> Written task 1
In the album article, what was the title track's peak position on the Billboard Hot 100?

Studio album by 38 Special
- Released: October 3, 1979
- Recorded: 1979
- Studio: Studio One (Doraville, Georgia)
- Genre: Southern rock; rock;
- Length: 38:29
- Label: A&M
- Producer: Rodney Mills

38 Special chronology
| Special Delivery (1978) | Rockin' into the Night (1979) | Wild-Eyed Southern Boys (1981) |

= Rockin' into the Night =

Rockin' into the Night is the third studio album by the Southern rock band 38 Special, released in 1979.

The title track, written by three members of Survivor, became the band's first big hit (peaking at No. 43 during a nine-week run on the Billboard Hot 100 singles chart), and marked the first of many songs Jim Peterik would write for and with the band.

"Money Honey" is a cover of a 1953 song by Clyde McPhatter and the Drifters.

==Critical reception==

The Santa Cruz Sentinel noted that parts of the album "slip into a dense, wallowing series of undistinguished rock tunes."

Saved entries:

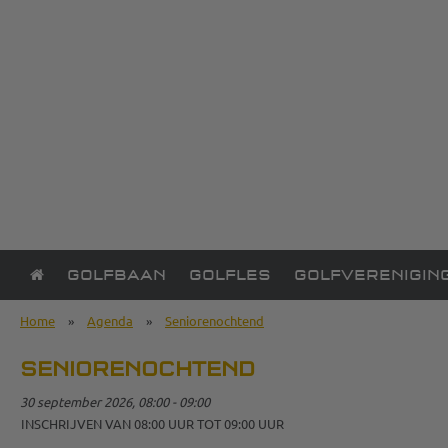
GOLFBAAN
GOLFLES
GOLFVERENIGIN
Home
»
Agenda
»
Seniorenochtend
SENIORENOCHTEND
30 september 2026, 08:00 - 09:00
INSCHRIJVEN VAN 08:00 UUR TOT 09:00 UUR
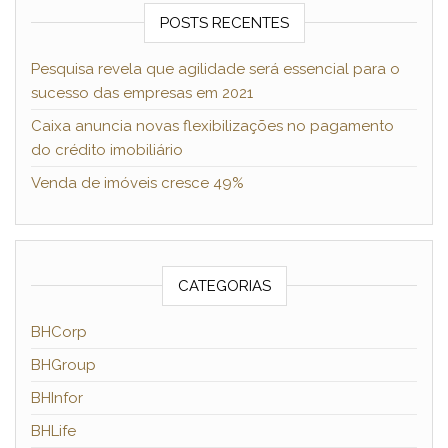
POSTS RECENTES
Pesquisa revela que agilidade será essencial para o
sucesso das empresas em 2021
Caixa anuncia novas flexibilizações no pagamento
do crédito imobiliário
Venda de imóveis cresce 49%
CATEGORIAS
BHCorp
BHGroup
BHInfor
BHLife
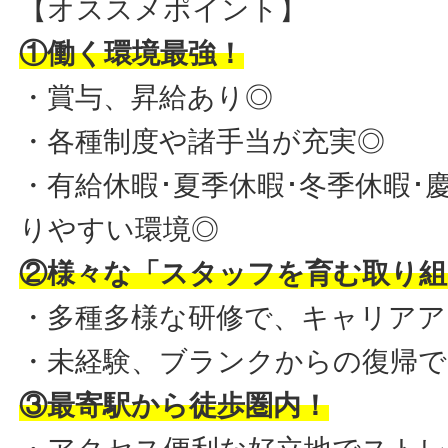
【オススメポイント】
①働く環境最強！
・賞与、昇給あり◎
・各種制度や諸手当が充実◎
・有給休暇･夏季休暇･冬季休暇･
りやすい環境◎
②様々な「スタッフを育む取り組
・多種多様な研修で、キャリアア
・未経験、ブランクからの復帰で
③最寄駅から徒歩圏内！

---

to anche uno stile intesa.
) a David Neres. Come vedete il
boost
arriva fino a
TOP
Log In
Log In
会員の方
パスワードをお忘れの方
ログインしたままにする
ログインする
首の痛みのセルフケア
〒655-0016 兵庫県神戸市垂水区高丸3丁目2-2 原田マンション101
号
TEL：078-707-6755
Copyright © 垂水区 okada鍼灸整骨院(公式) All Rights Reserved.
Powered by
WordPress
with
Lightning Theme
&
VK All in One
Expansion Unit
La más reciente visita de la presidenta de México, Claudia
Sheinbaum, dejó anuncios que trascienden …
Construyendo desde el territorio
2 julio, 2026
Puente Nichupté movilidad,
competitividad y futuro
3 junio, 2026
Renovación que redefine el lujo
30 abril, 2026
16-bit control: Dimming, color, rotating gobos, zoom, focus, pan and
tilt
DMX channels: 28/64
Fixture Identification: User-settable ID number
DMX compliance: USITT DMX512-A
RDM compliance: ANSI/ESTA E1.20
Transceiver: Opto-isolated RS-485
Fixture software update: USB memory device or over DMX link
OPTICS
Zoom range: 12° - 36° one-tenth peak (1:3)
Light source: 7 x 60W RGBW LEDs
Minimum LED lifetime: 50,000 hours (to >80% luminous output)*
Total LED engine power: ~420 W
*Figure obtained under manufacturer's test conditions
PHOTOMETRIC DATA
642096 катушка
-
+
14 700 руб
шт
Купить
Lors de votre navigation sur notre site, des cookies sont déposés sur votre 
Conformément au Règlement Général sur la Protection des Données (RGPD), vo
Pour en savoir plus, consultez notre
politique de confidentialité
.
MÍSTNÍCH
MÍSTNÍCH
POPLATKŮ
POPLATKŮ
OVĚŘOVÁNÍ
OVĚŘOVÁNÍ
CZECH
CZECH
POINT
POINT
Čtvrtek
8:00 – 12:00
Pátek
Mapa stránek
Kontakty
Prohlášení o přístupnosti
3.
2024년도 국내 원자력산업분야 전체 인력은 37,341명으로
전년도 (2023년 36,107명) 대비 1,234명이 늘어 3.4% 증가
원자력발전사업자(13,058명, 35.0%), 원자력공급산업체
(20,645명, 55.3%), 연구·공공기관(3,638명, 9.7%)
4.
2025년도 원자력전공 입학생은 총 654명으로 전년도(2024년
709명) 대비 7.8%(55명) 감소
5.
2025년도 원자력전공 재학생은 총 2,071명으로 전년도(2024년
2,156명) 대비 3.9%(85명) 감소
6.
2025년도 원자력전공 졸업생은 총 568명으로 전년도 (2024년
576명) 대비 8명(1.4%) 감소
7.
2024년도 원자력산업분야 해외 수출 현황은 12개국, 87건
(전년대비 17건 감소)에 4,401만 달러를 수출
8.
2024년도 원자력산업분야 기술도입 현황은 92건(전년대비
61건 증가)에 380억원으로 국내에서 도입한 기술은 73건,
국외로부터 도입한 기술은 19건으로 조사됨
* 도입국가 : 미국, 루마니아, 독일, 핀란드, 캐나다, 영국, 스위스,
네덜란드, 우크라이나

> Written task 2
From the rows, copy out word for word the lines starting with the line with "to anche uno stile intesa." and going on through the line with "3 junio, 2026".

> Written response 1
No. 43

> Written response 2
to anche uno stile intesa.
) a David Neres. Come vedete il
boost
arriva fino a
TOP
Log In
Log In
会員の方
パスワードをお忘れの方
ログインしたままにする
ログインする
首の痛みのセルフケア
〒655-0016 兵庫県神戸市垂水区高丸3丁目2-2 原田マンション101
号
TEL：078-707-6755
Copyright © 垂水区 okada鍼灸整骨院(公式) All Rights Reserved.
Powered by
WordPress
with
Lightning Theme
&
VK All in One
Expansion Unit
La más reciente visita de la presidenta de México, Claudia
Sheinbaum, dejó anuncios que trascienden …
Construyendo desde el territorio
2 julio, 2026
Puente Nichupté movilidad,
competitividad y futuro
3 junio, 2026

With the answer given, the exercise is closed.